[TRY IT] Omit all pictures, then retype the data exactly as given.

[INPUT DATA]
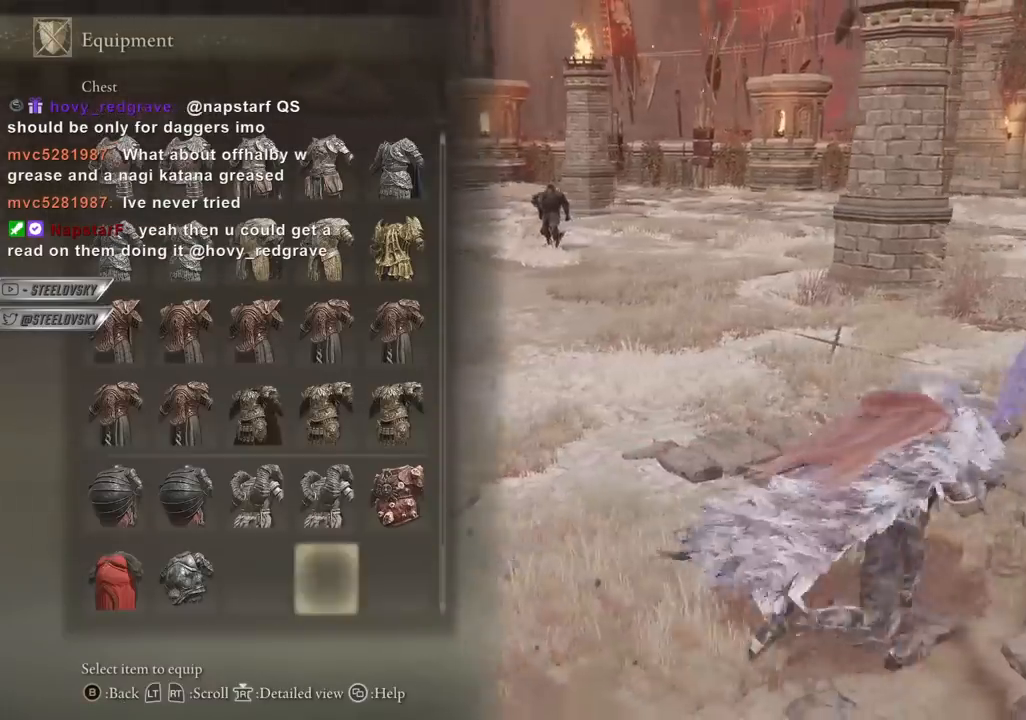
{"dt_ms": 500, "buttons": ["CIRCLE"], "left_stick": "up-right", "right_stick": "center", "events": [[83, "DPAD_UP", "down"], [167, "DPAD_UP", "up"], [183, "left_stick", "up"], [200, "CROSS", "down"], [317, "CROSS", "up"], [383, "left_stick", "up-right"], [400, "R1", "down"], [500, "R1", "up"]]}
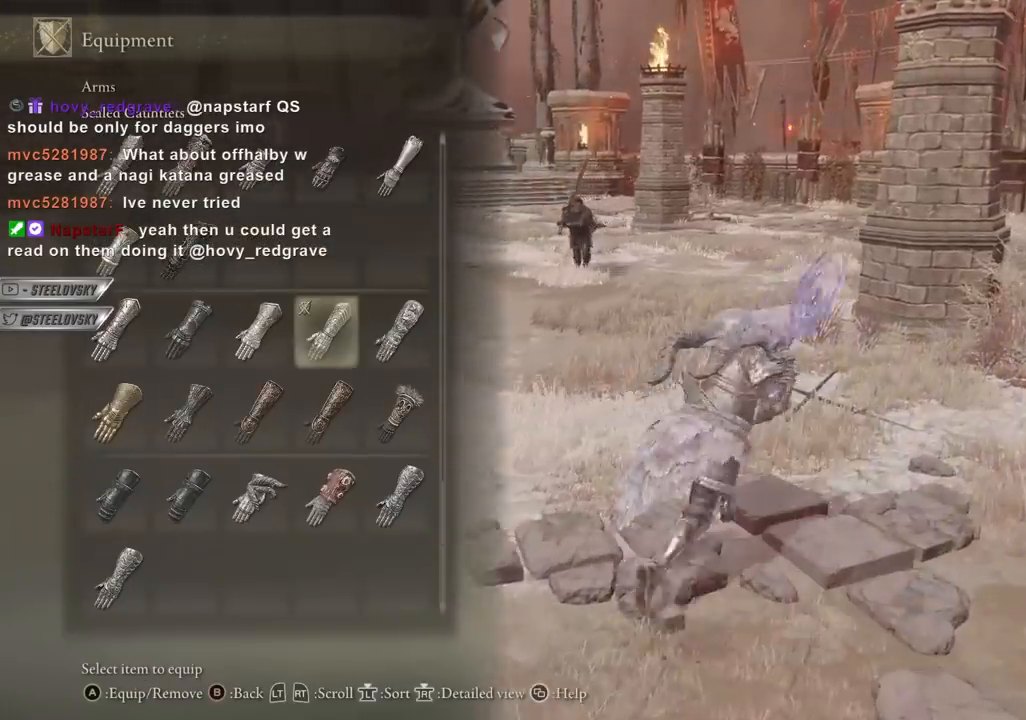
{"dt_ms": 500, "buttons": ["CIRCLE", "R2"], "left_stick": "down-right", "right_stick": "center", "events": [[33, "left_stick", "right"], [383, "left_stick", "down-right"], [450, "R2", "down"]]}
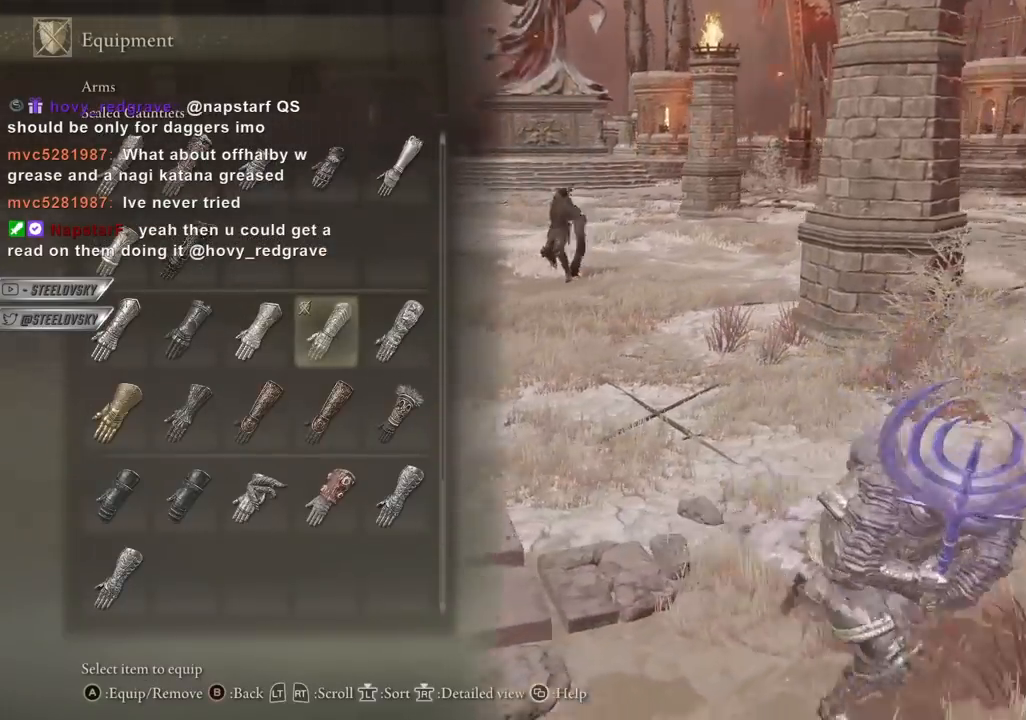
{"dt_ms": 500, "buttons": ["CIRCLE"], "left_stick": "down-right", "right_stick": "center", "events": [[67, "R2", "up"], [283, "DPAD_UP", "down"], [367, "DPAD_UP", "up"]]}
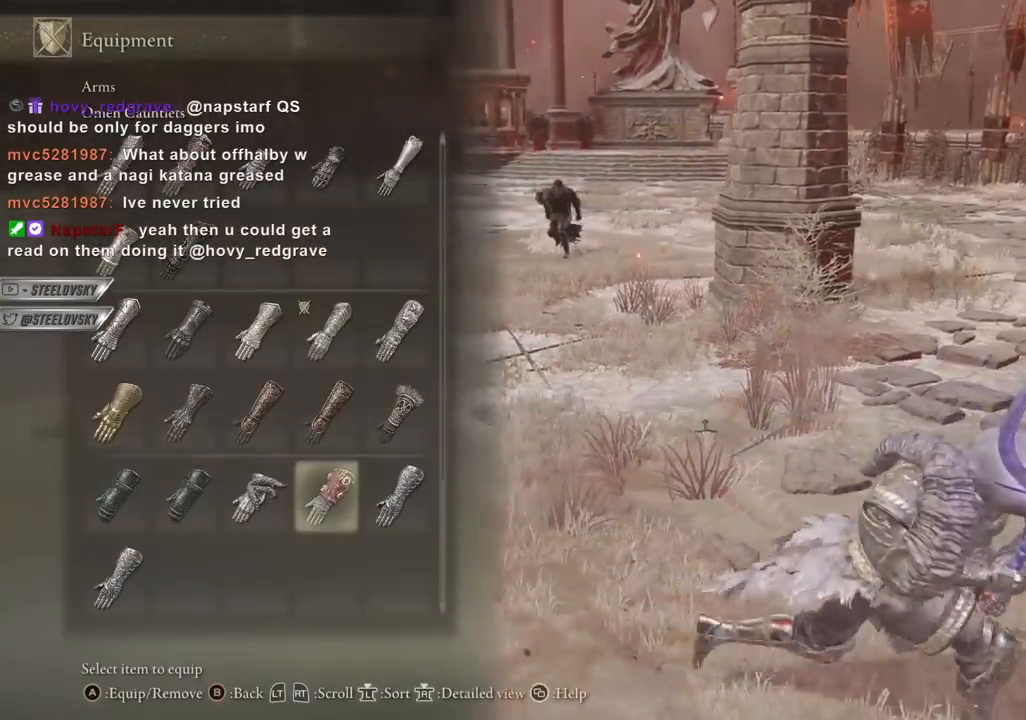
{"dt_ms": 500, "buttons": ["CIRCLE"], "left_stick": "down-left", "right_stick": "center", "events": [[133, "left_stick", "right"], [300, "left_stick", "down-left"]]}
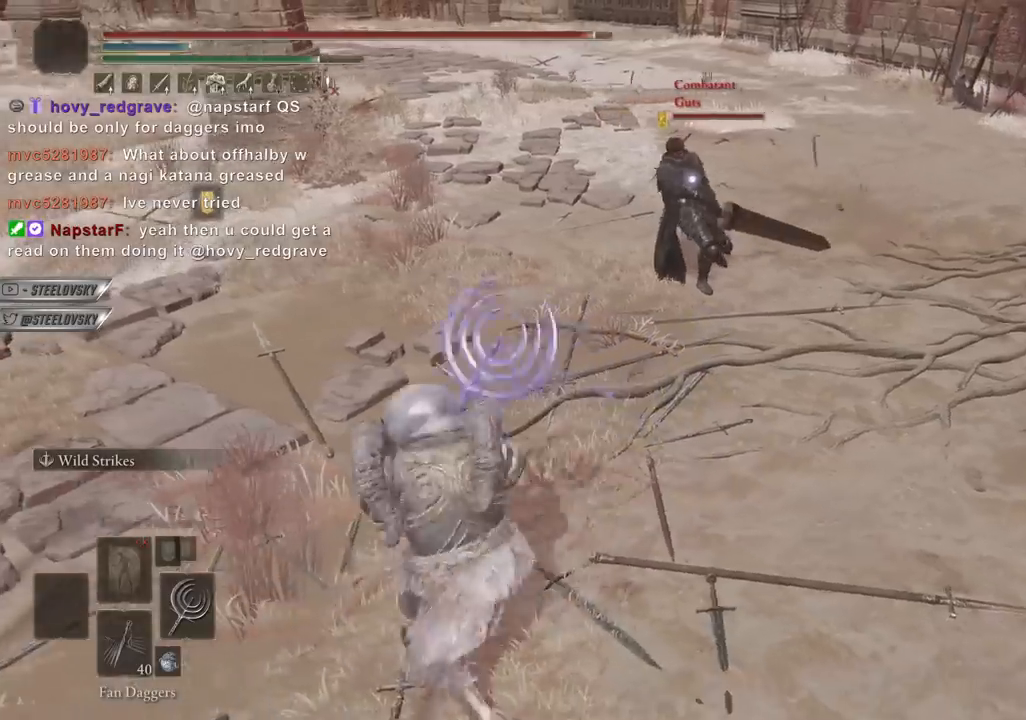
{"dt_ms": 500, "buttons": ["CIRCLE", "TRIANGLE"], "left_stick": "up-left", "right_stick": "center", "events": [[183, "TRIANGLE", "down"], [317, "DPAD_DOWN", "down"], [433, "DPAD_DOWN", "up"], [500, "left_stick", "up-left"]]}
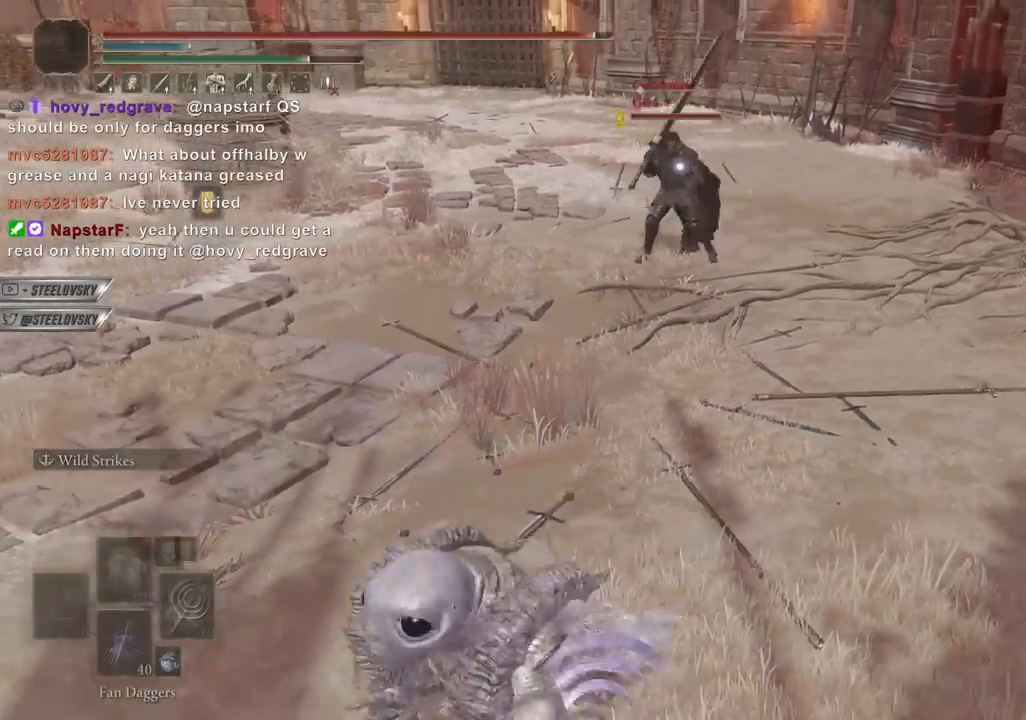
{"dt_ms": 500, "buttons": ["CIRCLE"], "left_stick": "up-right", "right_stick": "center", "events": [[67, "left_stick", "up-right"], [83, "TRIANGLE", "up"], [333, "left_stick", "up"], [450, "left_stick", "up-right"]]}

[RESULT]
{"dt_ms": 500, "buttons": ["CIRCLE"], "left_stick": "up-right", "right_stick": "center", "events": [[83, "DPAD_UP", "down"], [167, "DPAD_UP", "up"], [183, "left_stick", "up"], [200, "CROSS", "down"], [317, "CROSS", "up"], [383, "left_stick", "up-right"], [400, "R1", "down"], [500, "R1", "up"]]}
{"dt_ms": 500, "buttons": ["CIRCLE", "R2"], "left_stick": "down-right", "right_stick": "center", "events": [[33, "left_stick", "right"], [383, "left_stick", "down-right"], [450, "R2", "down"]]}
{"dt_ms": 500, "buttons": ["CIRCLE"], "left_stick": "down-right", "right_stick": "center", "events": [[67, "R2", "up"], [283, "DPAD_UP", "down"], [367, "DPAD_UP", "up"]]}
{"dt_ms": 500, "buttons": ["CIRCLE"], "left_stick": "down-left", "right_stick": "center", "events": [[133, "left_stick", "right"], [300, "left_stick", "down-left"]]}
{"dt_ms": 500, "buttons": ["CIRCLE", "TRIANGLE"], "left_stick": "up-left", "right_stick": "center", "events": [[183, "TRIANGLE", "down"], [317, "DPAD_DOWN", "down"], [433, "DPAD_DOWN", "up"], [500, "left_stick", "up-left"]]}
{"dt_ms": 500, "buttons": ["CIRCLE"], "left_stick": "up-right", "right_stick": "center", "events": [[67, "left_stick", "up-right"], [83, "TRIANGLE", "up"], [333, "left_stick", "up"], [450, "left_stick", "up-right"]]}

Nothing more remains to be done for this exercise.